The reasons for flourishing interest in the downtown area by Jupiter Holdings and other developers for more hotel space are simple: The area is beautiful and the demand is there, Whittle said.
"There is almost never a bad time of year for people to come to Charleston, and people want to feel like they are on the peninsula," Whittle said. "There is a psychology about it. It will cost more to build and be down there, but people are willing to pay more. That's why you see people willing to invest downtown."
Midtown rising
The biggest project coming to the peninsula, most likely breaking ground by early spring, is the Midtown redevelopment on the southeast corner of King and Spring streets.
Rising nine stories will be a 305-room as-yet-unflagged hotel with 18,000 square feet of retail on the ground floor and 20,000 square feet of office space above it, said Stuart Coleman with CC&T real estate services.

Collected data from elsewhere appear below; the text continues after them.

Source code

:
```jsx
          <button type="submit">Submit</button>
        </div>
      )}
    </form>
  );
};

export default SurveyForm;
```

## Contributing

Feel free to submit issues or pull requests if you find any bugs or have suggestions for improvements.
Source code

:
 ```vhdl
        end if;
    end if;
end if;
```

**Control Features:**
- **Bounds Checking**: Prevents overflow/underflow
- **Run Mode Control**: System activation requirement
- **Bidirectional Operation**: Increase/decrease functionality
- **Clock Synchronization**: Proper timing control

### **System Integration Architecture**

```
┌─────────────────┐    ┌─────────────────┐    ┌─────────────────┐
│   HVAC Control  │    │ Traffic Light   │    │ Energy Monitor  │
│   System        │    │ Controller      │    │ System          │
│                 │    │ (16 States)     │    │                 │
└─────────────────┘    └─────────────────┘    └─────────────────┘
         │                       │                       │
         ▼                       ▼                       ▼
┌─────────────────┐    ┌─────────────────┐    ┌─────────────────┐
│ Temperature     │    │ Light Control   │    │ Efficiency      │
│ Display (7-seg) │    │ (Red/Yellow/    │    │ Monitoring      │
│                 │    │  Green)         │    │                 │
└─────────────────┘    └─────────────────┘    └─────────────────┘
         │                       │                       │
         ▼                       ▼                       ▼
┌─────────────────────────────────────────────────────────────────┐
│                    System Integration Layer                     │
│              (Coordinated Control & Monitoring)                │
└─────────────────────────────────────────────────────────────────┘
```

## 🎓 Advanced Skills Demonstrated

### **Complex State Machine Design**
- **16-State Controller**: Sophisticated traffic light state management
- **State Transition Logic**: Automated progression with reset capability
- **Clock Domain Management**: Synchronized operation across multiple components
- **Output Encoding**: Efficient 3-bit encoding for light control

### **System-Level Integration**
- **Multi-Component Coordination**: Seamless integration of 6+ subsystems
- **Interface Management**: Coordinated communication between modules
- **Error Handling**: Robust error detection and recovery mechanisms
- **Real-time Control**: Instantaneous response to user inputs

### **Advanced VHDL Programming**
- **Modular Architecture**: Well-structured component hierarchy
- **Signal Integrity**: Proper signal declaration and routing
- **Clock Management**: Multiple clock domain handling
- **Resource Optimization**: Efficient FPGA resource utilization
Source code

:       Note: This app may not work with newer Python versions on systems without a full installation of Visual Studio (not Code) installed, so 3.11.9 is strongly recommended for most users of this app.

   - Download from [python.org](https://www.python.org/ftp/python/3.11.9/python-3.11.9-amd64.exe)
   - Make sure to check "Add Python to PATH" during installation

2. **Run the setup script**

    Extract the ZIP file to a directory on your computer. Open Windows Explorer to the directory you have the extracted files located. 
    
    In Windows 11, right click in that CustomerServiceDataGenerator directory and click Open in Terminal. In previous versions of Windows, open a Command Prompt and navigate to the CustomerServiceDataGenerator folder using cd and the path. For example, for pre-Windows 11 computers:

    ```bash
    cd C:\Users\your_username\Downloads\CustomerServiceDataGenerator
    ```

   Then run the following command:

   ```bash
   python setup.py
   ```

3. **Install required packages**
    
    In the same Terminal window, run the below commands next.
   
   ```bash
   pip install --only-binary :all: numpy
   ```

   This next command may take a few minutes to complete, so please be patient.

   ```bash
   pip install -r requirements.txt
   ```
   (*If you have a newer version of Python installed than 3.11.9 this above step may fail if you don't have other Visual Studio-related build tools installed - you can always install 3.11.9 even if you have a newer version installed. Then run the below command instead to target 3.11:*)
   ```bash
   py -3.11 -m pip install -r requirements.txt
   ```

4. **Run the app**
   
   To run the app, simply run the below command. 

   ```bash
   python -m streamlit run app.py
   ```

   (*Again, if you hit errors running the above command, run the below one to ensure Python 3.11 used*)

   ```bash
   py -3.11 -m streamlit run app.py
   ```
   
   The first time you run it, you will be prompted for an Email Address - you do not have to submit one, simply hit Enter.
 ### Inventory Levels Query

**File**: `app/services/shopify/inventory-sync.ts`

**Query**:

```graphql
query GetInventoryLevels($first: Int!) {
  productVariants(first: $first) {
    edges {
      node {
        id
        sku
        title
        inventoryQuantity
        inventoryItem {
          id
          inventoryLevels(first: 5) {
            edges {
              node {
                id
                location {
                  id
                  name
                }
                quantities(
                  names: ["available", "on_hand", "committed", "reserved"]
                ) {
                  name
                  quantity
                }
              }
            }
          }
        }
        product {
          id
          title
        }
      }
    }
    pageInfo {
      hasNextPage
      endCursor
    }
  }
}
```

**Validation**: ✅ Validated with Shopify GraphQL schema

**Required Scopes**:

Parking will be accommodated in a 405-vehicle deck.
The hotel project has received approvals from the city, Coleman said. It's just waiting for permit approval.
Though the project has been in the works for years and its progress stunted by the steep recession, Coleman believes the newfound interest in the peninsula is being driven by the low hotel vacancy rates and strong average daily room rates.
"The development is now moving up King Street, and there has been a lack of major hotel construction since the Renaissance (on Wentworth) was built in the late 1990s," he said.
Near the South Carolina Aquarium, another tourist draw in the city, Dolphin Architects and Builders hopes to build a high-end, 70-room hotel, restaurant, spa and shops at Concord and Calhoun streets as part of the Concord Park redevelopment plan.
Also on the way is a 20-room inn recently approved as an addition to the Not So Hostel all-age hostel on Cannon Street, while an 18-suite upscale boutique hotel called Zero George Street, named after the address, plans to open next year in five restored buildings built in 1804 in the Ansonborough neighborhood.
"Charleston has shown itself to be a really resilient market," said Perrin Lawson, deputy director of the Charleston Area Convention and Visitors Bureau. "Hotel occupancy remains high, and the city continues to get more accolades in the travel media. That has just fueled a desire to have a presence on the peninsula."